DATA SECTION Start Marker

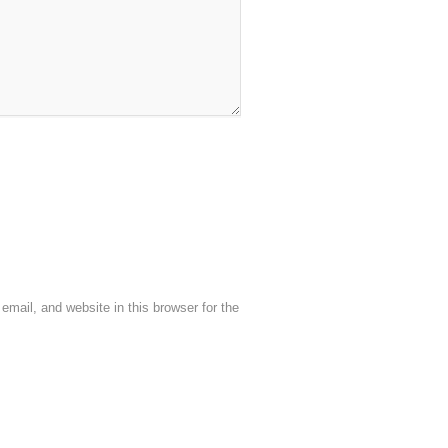
mail, and website in this browser for the
o
Ọmọ Oódua
| Designed by
Ọmọ Oódua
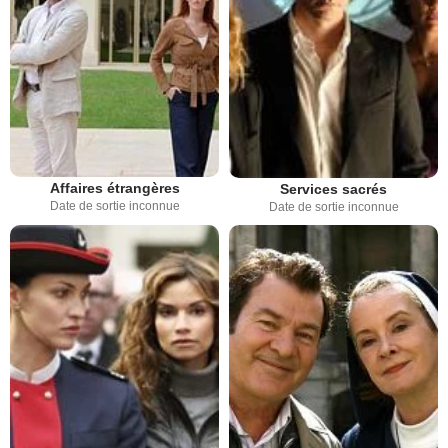
Affaires étrangères
Services sacrés
Date de sortie inconnue
Date de sortie inconnue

DATA SECTION End Marker

▶ **YOUR OBJECTIVE**
All of the lines above should be copied exactly, apart from the pictures.

▶ **FINISHED EXERCISE**
mail, and website in this browser for the
o
Ọmọ Oódua
| Designed by
Ọmọ Oódua
Affaires étrangères
Services sacrés
Date de sortie inconnue
Date de sortie inconnue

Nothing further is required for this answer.